# Lifestyles & Discussion > Privacy & Data Security >  Congressmen blast "supercookies" as Privacy Menace

## DamianTV

http://arstechnica.com/tech-policy/n...acy-menace.ars




> In a Monday letter to the Federal Trade Commission, two prominent members of the House of Representatives raised alarm about the use of "supercookies" by popular websites such as msn.com and hulu.com. Citing an August Wall Street Journal article, they urged the FTC to investigate the growing use of supercookies as a potential "unfair and deceptive act or practice."
> 
> Rep. Joe Barton (R-TX) and Rep. Edward Markey (D-MA) are co-chairs of the Bipartisan Privacy Caucus. In their letter to FTC chairman Jon Leibowitz, they wrote that "we believe the usage of supercookies takes away consumer control over their own personal information, presents a greater opportunity for misuse of personal information, and provides another way for consumers to be tracked online."
> 
> So what's a supercookie? Ars asked Ashkan Soltani, an independent privacy researcher who has assisted the Wall Street Journal with its privacy reporting. He told us that the term doesn't have a precise definition. Rather, it's "more of a marketing term" for cookie-like strategies for tracking users across browser sessions. Supercookies are typically difficult for users to delete, and Soltani said that's precisely why some less-scrupulous advertisers use them.
> 
> In July Soltani was part of a team that uncovered a tracking method using ETags that worked even when the user was in private browsing mode. One of the sites using the technology, Hulu, quickly dropped it and severed ties with KISSmetrics, the company that provided it. KISSmetrics, along with clients such as Spotify and AOL, are now embroiled in a lawsuit arguing that the technology violates privacy laws.
> 
> Soltani pointed to Evercookie, a research prototype that demonstrates just how powerful supercookies can be. It stores information about itself in up to a dozen places in the user's browser. And any time information stored in one place disappears (for example, when a user clears his cookies), it is "respawned" using information stored elsewhere.

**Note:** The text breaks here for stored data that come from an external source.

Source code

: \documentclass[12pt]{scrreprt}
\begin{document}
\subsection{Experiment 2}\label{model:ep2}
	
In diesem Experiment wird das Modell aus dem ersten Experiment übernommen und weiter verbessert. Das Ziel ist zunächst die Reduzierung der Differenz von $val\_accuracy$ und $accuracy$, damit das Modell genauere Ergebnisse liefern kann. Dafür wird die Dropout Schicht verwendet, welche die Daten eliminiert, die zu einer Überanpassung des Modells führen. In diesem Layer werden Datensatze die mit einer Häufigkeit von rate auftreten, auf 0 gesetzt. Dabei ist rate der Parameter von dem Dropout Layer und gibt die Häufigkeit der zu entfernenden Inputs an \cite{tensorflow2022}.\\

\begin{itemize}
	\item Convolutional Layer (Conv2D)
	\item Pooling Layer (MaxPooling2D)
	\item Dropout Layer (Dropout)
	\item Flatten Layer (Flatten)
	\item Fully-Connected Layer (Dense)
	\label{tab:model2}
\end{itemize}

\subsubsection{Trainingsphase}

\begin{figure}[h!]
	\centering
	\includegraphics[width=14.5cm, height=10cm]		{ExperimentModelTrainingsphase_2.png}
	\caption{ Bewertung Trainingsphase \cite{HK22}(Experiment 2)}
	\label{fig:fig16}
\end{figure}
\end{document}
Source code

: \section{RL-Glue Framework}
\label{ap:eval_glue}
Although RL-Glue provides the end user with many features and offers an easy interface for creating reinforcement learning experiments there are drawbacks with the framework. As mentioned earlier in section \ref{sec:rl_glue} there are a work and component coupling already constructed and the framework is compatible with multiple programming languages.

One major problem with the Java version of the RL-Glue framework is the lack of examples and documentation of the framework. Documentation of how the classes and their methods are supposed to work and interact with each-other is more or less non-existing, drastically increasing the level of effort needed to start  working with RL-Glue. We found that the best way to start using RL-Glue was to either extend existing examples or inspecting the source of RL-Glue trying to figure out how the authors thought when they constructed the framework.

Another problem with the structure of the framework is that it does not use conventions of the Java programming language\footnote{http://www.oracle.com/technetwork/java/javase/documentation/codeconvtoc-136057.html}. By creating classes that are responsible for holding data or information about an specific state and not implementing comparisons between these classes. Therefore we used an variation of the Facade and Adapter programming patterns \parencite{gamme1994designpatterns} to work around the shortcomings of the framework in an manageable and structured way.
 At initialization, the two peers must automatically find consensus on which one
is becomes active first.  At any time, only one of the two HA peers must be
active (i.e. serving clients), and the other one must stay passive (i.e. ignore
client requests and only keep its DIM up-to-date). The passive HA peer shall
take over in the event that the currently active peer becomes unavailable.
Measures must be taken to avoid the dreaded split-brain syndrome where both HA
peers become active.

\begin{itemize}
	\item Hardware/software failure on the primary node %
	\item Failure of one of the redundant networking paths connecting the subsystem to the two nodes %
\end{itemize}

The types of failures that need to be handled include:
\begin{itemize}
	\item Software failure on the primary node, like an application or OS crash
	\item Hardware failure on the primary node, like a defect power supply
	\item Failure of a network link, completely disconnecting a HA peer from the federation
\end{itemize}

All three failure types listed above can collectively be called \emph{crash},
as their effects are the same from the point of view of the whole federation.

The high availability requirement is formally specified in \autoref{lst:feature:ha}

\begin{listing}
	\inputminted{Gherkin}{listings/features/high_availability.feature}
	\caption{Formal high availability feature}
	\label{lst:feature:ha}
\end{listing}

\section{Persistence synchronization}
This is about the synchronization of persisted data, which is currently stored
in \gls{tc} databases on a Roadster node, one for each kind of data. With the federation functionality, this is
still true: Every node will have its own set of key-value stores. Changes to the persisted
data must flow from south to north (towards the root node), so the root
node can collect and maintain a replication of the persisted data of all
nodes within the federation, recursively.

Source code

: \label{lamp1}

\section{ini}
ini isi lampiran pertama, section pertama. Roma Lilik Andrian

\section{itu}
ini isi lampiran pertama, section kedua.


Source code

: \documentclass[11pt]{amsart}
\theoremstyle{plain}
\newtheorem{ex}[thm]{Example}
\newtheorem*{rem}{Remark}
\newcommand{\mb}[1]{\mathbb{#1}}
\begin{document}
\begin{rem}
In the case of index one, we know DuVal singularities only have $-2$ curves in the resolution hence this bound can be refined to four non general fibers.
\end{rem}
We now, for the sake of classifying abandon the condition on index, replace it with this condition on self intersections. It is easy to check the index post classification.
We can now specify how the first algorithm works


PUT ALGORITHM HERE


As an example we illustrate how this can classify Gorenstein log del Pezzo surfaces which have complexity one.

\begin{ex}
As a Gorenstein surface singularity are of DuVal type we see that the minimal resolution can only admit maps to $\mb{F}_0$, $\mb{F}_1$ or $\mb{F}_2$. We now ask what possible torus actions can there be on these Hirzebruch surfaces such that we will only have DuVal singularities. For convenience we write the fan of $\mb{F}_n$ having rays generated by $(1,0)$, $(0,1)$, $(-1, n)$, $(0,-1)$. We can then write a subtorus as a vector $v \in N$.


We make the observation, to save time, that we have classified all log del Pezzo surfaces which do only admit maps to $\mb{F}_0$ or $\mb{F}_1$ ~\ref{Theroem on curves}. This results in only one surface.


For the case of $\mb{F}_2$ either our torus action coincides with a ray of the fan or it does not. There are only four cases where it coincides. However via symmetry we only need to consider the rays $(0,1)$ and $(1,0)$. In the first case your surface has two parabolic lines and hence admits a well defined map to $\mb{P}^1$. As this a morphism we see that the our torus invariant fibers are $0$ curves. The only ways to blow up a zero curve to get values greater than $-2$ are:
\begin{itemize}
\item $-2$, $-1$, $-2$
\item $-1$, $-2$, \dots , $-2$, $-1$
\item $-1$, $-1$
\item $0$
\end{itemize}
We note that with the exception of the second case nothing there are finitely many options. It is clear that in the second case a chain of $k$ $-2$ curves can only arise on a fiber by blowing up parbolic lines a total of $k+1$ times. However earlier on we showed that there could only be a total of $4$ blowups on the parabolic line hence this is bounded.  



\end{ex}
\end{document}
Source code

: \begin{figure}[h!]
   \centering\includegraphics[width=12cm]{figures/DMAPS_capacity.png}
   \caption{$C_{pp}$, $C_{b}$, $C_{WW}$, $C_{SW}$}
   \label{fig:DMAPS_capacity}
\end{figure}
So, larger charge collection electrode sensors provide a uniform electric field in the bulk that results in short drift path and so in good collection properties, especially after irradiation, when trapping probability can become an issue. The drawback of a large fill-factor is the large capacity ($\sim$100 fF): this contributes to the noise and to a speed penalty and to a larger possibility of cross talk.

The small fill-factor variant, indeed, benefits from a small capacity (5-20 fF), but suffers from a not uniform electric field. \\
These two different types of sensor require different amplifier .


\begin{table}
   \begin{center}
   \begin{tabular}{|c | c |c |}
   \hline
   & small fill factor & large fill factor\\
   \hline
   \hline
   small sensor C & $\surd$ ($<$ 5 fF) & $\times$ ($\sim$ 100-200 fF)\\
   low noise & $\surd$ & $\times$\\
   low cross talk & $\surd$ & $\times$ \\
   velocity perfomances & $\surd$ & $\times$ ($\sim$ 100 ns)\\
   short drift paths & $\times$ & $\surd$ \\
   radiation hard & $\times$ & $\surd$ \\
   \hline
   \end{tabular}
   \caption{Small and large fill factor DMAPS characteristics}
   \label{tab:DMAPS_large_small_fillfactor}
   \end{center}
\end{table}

Such "zombie cookies" are extraordinarily difficult for ordinary users to delete.
> ...


I've beaten the Super Cookie, and it is no where near as easy as it sounds.  Well, there is an easy way and a hard way, but both have their own share of user privacy vs functionality.  If anyone is interested, post a reply and I'll explain how to do it.

----------


## jtstellar

what kinda info does it store and what is it used for

----------


## Brian4Liberty

> I've beaten the Super Cookie, and it is no where near as easy as it sounds.  Well, there is an easy way and a hard way, but both have their own share of user privacy vs functionality.  If anyone is interested, post a reply and I'll explain how to do it.


Ok, I'll bite. What do you do to eliminate super-cookies?

----------


## swiftfoxmark2

CCleaner will delete them, but that doesn't mean they won't be active until you run it.

----------